I still regret the abrupt way I quit. Although I wasn’t thrilled with my employers, I owed the participants a proper good-bye. I was lucky my friend Livia was able to take over for me. Through times of back pain and depression, I reach for Pilates and Yoga. Through it all, I’ve dreamed of earning an RYT title. 

A couple months ago, someone in my stake learned that I used to teach yoga. They asked if I would teach for a retreat the teenage girls were having. Haven’t had done much yoga in a while, I was nervocited. It ended up being wonderful. They asked me to do it for my ward girls, too, and it was so fun! So I decided to volunteer teach an hour every Saturday at my church. 

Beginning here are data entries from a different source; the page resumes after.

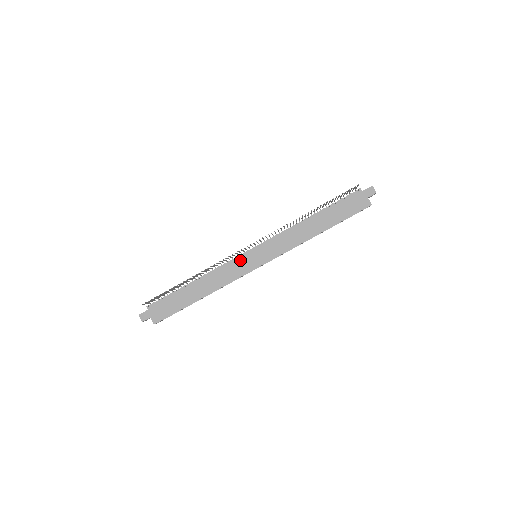
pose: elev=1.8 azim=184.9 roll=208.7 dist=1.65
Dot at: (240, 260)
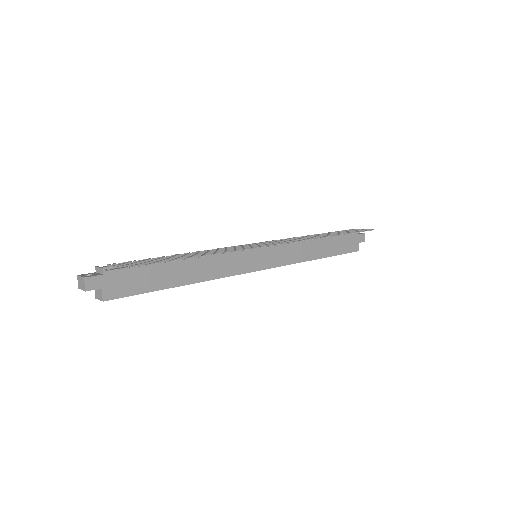
Dot at: (243, 254)
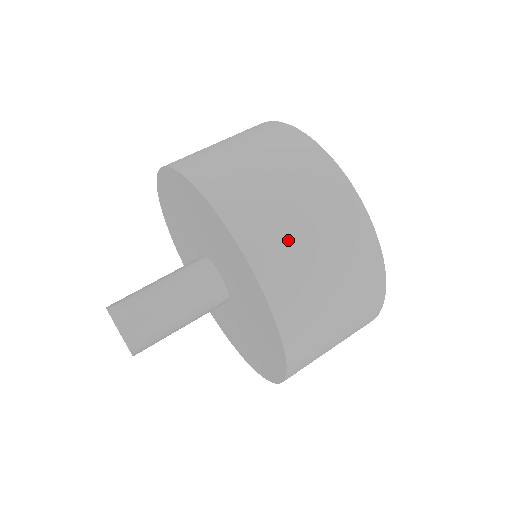
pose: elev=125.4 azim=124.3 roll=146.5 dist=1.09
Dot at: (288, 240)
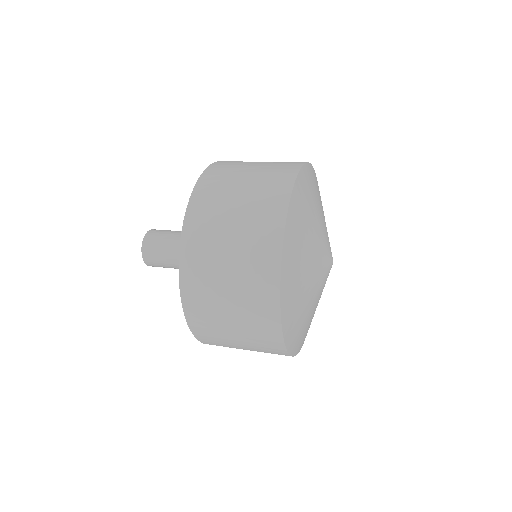
Dot at: (230, 177)
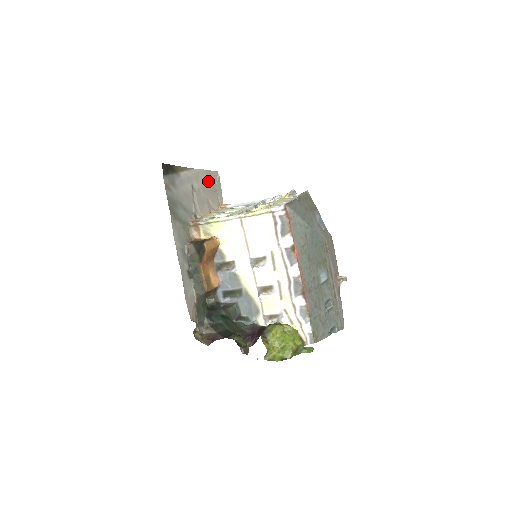
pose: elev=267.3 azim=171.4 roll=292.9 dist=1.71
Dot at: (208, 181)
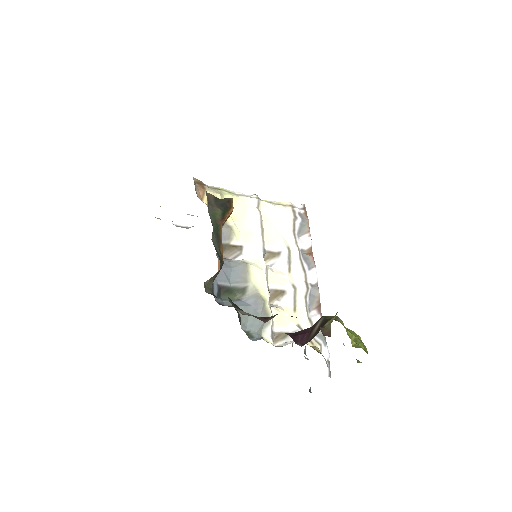
Dot at: occluded
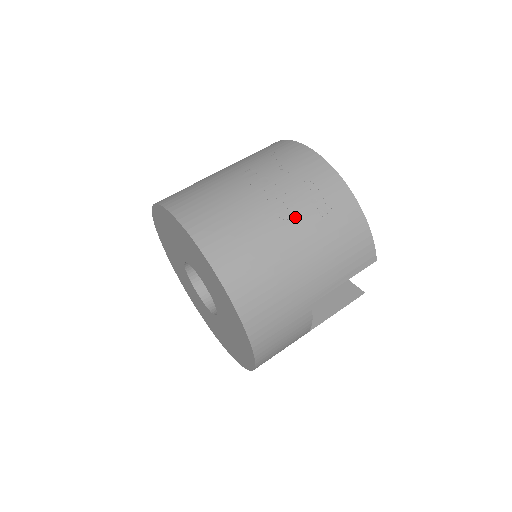
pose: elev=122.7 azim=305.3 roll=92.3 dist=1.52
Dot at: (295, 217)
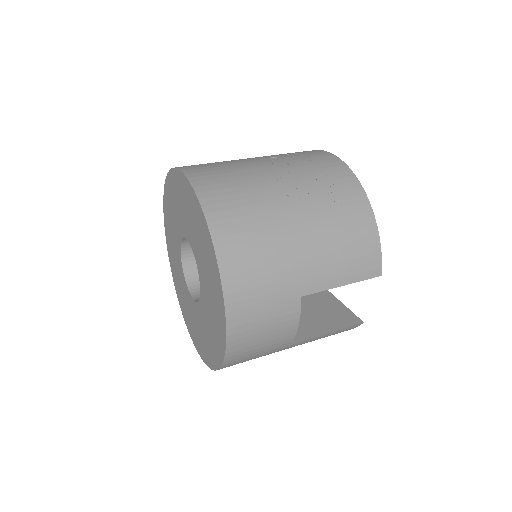
Dot at: (303, 199)
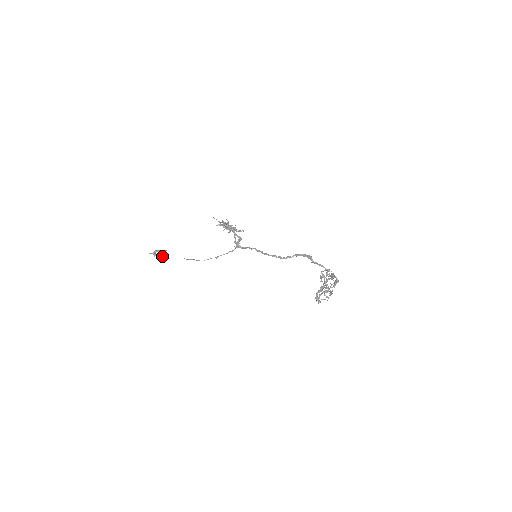
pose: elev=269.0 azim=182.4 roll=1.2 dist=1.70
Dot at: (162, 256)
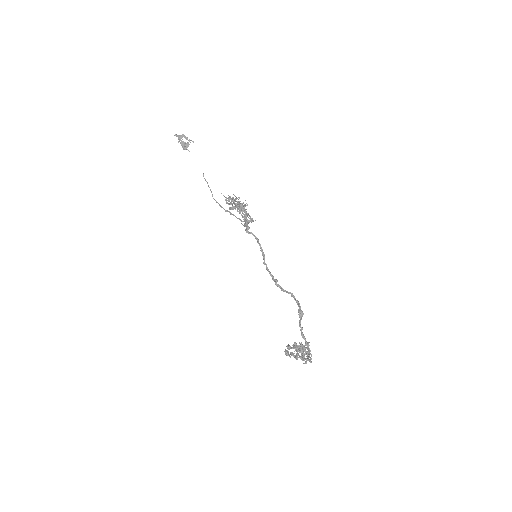
Dot at: (186, 148)
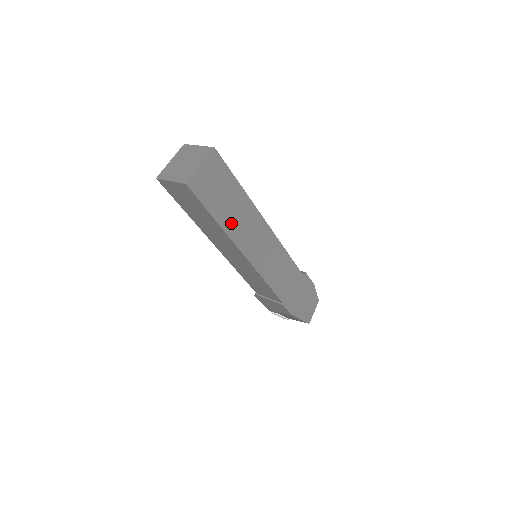
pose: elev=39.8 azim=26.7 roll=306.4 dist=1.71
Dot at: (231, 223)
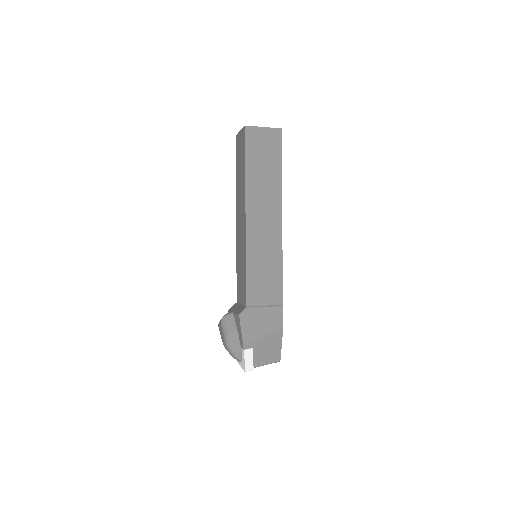
Dot at: occluded
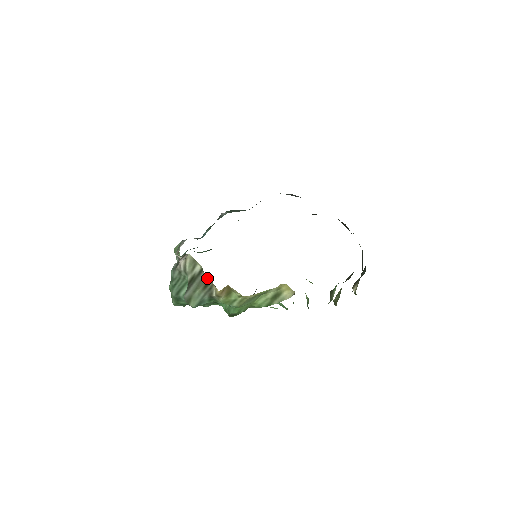
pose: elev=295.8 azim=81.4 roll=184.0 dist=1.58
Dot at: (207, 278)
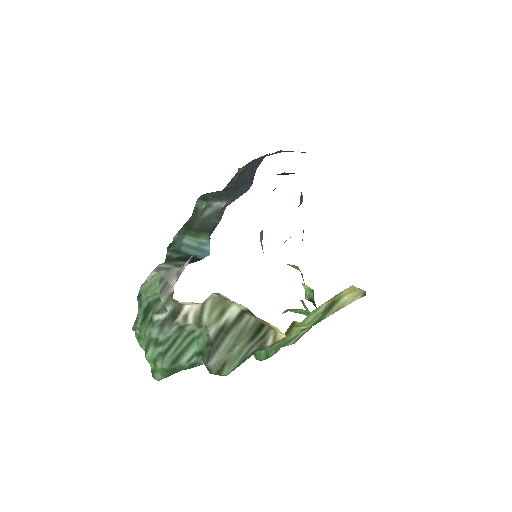
Dot at: (258, 322)
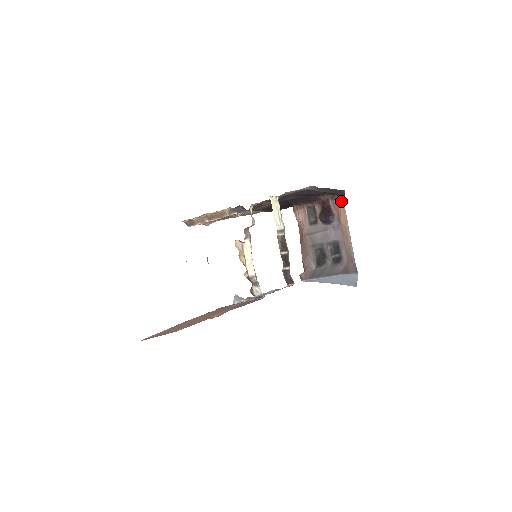
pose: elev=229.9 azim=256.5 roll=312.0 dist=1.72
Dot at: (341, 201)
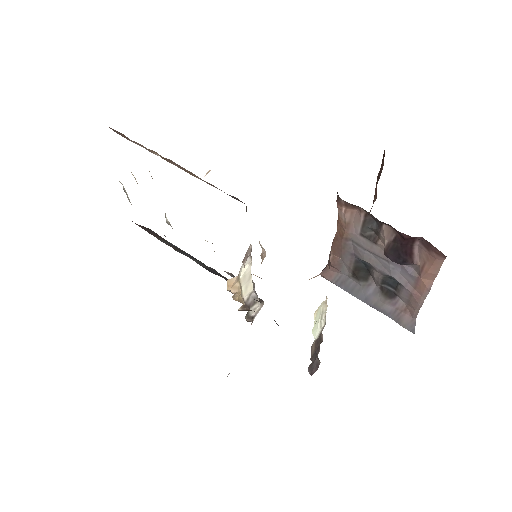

It is so nice to get back into it, and maybe the joy is that I am not doing it for money. The people who come are dear to me, and it is a treat to give back to them. We all love the meditation portion the most! 

Possibly the best part is that my daughter comes too. It’s so fun to see her little kid body do the moves. Some other kids come, as well. I may not be the best fitness instructor in the world, but maybe one of them will be! 

Yoga and Pilates are rad. I think everyone needs a bit of it in their lives.